··· RECORD SET

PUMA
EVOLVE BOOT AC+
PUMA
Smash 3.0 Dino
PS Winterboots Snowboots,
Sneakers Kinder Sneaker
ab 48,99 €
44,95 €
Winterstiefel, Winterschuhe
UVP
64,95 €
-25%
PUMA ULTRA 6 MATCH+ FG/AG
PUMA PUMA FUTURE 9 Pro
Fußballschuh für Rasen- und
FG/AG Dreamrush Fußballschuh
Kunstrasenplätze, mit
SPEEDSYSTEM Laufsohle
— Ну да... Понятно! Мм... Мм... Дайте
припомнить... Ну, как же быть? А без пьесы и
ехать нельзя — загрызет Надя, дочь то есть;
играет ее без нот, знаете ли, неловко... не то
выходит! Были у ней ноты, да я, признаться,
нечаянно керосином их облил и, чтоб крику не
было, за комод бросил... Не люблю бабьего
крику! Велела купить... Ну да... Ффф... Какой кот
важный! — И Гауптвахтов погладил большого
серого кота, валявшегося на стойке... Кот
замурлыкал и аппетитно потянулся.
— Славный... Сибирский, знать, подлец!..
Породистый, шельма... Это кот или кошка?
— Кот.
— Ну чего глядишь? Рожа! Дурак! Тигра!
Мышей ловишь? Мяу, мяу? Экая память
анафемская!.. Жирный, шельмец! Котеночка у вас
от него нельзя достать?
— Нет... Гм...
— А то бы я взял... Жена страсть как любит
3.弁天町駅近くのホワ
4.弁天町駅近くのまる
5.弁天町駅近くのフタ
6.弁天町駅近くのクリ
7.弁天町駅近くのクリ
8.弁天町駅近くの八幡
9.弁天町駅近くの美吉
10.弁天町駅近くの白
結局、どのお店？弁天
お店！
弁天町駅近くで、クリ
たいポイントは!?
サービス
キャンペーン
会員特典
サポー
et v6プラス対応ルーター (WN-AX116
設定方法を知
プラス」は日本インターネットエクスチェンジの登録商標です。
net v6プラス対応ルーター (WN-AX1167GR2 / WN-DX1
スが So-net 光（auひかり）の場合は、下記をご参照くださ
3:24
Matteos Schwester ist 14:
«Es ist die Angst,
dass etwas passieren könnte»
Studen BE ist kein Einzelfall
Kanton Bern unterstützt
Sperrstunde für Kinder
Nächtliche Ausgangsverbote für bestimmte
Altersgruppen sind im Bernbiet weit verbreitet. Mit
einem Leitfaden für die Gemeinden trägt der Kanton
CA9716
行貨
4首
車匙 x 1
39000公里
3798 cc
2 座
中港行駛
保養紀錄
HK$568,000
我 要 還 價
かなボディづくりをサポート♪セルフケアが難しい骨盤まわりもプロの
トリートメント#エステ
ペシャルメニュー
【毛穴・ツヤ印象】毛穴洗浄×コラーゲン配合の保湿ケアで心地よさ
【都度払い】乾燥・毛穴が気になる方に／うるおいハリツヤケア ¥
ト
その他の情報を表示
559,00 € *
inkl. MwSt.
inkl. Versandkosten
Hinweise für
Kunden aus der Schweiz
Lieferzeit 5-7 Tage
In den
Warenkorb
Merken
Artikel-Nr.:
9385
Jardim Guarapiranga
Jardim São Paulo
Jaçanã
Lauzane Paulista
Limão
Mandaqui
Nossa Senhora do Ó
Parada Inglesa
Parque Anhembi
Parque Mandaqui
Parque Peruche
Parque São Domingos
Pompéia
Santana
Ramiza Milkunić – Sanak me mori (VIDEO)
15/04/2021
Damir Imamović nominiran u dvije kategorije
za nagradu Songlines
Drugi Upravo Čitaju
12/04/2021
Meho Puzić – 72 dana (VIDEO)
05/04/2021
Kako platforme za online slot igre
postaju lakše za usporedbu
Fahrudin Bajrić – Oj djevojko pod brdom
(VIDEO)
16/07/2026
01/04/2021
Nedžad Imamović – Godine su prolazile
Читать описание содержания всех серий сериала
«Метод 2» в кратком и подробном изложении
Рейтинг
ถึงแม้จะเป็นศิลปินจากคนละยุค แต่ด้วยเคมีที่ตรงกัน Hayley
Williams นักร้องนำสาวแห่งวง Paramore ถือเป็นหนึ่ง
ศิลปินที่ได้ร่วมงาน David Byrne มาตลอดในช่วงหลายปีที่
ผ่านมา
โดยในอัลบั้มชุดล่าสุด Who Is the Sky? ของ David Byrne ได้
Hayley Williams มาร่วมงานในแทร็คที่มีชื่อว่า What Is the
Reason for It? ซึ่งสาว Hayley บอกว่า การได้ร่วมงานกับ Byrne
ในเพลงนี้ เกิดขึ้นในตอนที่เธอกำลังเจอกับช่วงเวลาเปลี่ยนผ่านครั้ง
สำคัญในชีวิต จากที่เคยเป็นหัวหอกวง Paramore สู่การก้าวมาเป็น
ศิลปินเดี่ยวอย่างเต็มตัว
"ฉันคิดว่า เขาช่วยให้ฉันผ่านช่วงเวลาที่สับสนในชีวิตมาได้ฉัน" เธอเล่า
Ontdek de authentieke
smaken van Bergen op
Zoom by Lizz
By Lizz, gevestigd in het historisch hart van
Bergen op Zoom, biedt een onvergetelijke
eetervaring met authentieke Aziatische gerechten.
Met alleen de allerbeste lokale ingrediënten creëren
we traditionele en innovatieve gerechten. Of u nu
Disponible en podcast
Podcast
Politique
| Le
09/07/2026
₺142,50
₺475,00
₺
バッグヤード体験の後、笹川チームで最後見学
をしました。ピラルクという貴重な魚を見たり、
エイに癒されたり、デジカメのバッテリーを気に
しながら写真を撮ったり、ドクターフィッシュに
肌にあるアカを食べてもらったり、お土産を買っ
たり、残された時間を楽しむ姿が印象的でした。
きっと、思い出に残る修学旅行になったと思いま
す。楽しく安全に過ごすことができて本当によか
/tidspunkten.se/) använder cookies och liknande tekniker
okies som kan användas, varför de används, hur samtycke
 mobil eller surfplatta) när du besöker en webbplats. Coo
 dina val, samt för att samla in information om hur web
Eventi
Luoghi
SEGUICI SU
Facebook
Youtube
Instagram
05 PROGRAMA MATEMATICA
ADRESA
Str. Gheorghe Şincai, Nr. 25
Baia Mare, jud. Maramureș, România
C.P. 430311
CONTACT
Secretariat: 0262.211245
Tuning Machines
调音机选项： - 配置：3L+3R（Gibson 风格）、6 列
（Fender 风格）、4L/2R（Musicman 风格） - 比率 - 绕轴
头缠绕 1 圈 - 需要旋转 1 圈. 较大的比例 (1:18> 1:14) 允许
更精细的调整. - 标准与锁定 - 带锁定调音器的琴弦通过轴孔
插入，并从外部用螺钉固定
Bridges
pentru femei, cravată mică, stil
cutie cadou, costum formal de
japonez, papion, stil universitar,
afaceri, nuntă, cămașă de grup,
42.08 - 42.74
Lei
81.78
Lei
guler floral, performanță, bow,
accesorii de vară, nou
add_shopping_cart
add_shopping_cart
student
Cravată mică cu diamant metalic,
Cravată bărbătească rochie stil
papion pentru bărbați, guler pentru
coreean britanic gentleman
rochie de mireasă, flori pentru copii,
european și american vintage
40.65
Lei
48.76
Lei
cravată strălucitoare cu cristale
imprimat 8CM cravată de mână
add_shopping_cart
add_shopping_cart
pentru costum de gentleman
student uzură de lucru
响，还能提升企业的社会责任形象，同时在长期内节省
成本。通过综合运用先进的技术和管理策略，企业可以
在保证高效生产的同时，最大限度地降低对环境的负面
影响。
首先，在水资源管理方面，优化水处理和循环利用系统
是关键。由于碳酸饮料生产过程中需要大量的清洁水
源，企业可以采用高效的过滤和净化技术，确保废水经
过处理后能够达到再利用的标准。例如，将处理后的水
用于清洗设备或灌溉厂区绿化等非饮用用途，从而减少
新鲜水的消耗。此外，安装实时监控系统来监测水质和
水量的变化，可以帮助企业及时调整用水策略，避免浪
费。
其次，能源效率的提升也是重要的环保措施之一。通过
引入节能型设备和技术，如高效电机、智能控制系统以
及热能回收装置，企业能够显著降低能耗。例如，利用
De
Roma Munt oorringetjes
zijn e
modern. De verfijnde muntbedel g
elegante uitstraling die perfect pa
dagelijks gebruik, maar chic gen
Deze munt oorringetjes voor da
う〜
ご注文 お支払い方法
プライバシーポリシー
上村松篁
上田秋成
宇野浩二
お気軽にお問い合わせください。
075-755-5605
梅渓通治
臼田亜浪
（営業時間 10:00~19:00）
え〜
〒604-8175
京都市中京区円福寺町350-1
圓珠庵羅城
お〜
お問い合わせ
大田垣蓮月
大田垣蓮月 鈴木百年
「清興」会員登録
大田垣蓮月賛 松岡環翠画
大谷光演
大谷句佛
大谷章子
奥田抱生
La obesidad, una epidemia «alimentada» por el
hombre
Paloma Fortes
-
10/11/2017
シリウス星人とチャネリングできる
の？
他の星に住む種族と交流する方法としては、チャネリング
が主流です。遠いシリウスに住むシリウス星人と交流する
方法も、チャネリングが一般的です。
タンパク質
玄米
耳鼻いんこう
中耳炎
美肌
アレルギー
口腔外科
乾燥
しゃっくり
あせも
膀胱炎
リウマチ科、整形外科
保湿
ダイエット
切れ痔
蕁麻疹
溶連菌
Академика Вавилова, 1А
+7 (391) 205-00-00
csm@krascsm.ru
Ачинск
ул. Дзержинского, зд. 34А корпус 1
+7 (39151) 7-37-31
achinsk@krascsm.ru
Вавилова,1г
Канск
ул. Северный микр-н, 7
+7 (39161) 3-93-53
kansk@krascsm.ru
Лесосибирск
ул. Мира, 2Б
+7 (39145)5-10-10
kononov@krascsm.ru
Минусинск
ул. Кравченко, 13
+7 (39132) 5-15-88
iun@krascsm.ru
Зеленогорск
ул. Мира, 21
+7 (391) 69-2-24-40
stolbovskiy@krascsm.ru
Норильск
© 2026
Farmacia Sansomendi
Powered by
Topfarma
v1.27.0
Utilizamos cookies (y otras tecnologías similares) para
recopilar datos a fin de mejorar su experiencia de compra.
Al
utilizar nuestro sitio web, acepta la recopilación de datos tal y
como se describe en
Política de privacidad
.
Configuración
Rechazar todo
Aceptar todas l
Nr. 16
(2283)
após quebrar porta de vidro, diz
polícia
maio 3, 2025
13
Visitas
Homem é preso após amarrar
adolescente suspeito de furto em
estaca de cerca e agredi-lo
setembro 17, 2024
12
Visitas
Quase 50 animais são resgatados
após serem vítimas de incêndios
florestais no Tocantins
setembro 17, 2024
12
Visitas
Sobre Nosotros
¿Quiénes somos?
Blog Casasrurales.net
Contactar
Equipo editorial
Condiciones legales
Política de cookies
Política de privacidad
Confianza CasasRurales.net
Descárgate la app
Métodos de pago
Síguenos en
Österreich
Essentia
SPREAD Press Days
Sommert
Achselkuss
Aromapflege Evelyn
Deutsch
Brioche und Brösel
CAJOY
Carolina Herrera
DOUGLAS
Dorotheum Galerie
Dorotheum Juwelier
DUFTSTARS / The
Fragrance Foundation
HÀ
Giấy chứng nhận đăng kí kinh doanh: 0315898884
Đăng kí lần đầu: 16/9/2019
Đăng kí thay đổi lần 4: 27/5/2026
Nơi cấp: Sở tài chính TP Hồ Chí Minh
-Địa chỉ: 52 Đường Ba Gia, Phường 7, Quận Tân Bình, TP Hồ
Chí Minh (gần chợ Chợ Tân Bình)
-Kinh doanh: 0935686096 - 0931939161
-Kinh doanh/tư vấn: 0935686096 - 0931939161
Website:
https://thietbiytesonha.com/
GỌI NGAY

······

* WHAT THE TASK ASKS *
Copy the rows from their first line through the line that contains "крику! Велела купить...", changing "керосином" to "водой" and leaving everything else as it is.

* RESULT BELOW *
PUMA
EVOLVE BOOT AC+
PUMA
Smash 3.0 Dino
PS Winterboots Snowboots,
Sneakers Kinder Sneaker
ab 48,99 €
44,95 €
Winterstiefel, Winterschuhe
UVP
64,95 €
-25%
PUMA ULTRA 6 MATCH+ FG/AG
PUMA PUMA FUTURE 9 Pro
Fußballschuh für Rasen- und
FG/AG Dreamrush Fußballschuh
Kunstrasenplätze, mit
SPEEDSYSTEM Laufsohle
— Ну да... Понятно! Мм... Мм... Дайте
припомнить... Ну, как же быть? А без пьесы и
ехать нельзя — загрызет Надя, дочь то есть;
играет ее без нот, знаете ли, неловко... не то
выходит! Были у ней ноты, да я, признаться,
нечаянно водой их облил и, чтоб крику не
было, за комод бросил... Не люблю бабьего
крику! Велела купить... Ну да... Ффф... Какой кот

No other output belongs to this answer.